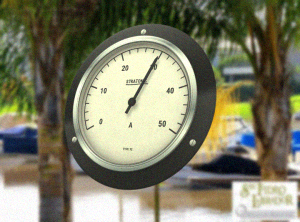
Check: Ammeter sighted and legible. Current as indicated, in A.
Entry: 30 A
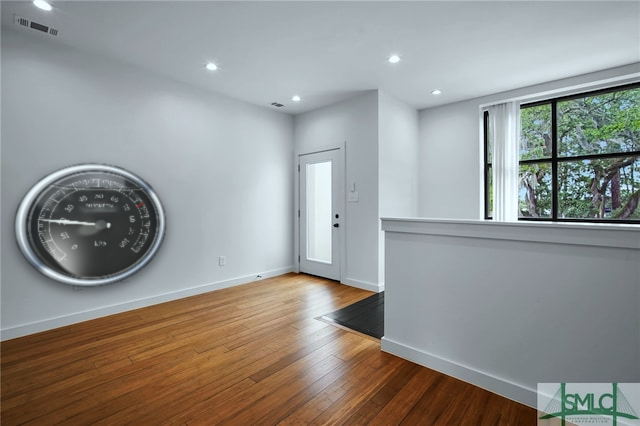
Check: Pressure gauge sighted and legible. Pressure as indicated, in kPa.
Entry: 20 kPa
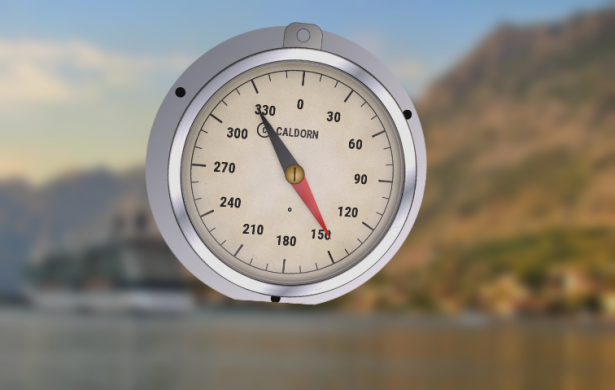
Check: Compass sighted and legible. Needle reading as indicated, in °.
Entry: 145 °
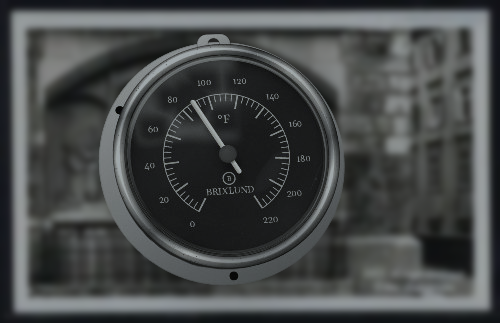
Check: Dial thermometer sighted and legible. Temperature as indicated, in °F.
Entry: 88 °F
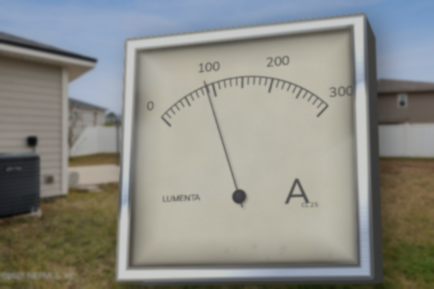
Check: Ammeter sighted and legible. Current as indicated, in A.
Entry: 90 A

==================================================

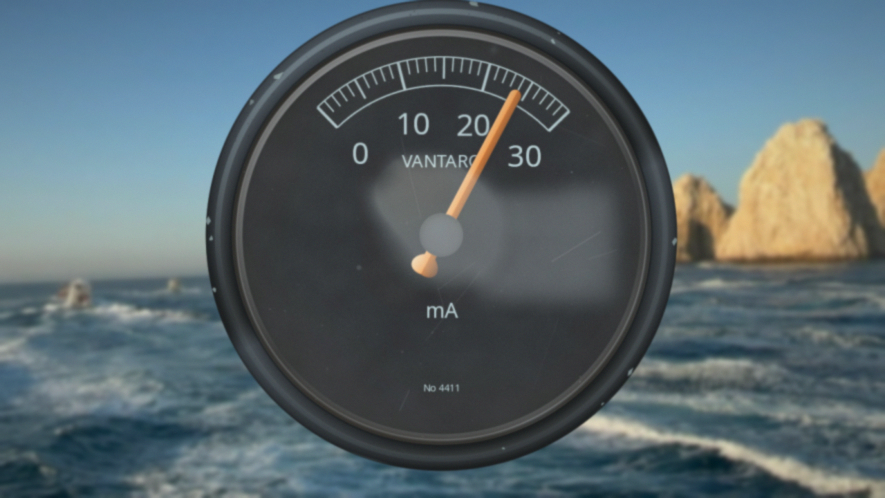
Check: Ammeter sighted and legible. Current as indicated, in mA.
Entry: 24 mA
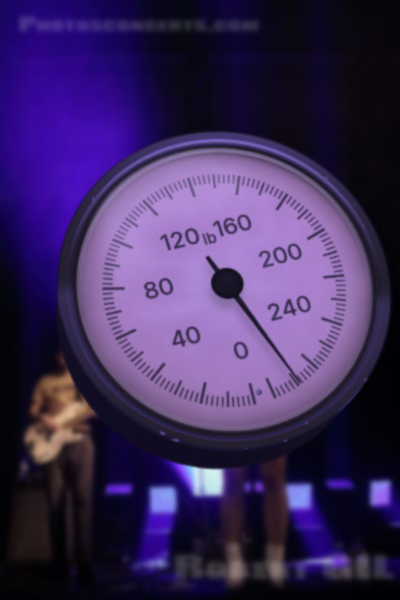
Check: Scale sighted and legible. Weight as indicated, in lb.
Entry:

==================================================

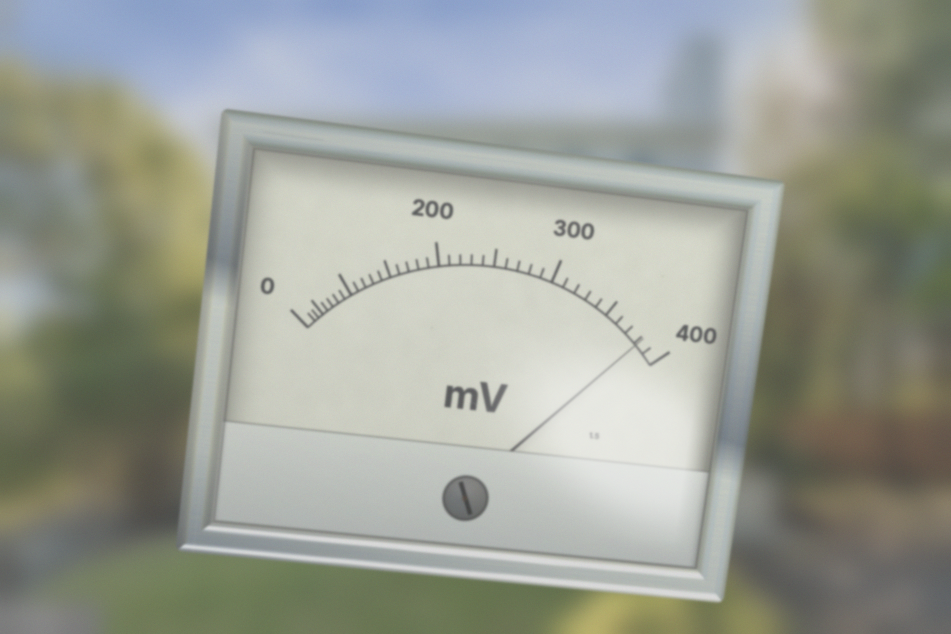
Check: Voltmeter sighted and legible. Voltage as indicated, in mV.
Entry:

==================================================

Express the part of the records above that opens with the line containing "Check: Compass sighted" and closes with the line containing "Entry: 88 °F" as a Markdown table with the columns Row and Line, giving each line its row number. Leave out blank lines and the picture lines.

| Row | Line |
|---|---|
| 1 | Check: Compass sighted and legible. Needle reading as indicated, in °. |
| 2 | Entry: 145 ° |
| 3 | Check: Dial thermometer sighted and legible. Temperature as indicated, in °F. |
| 4 | Entry: 88 °F |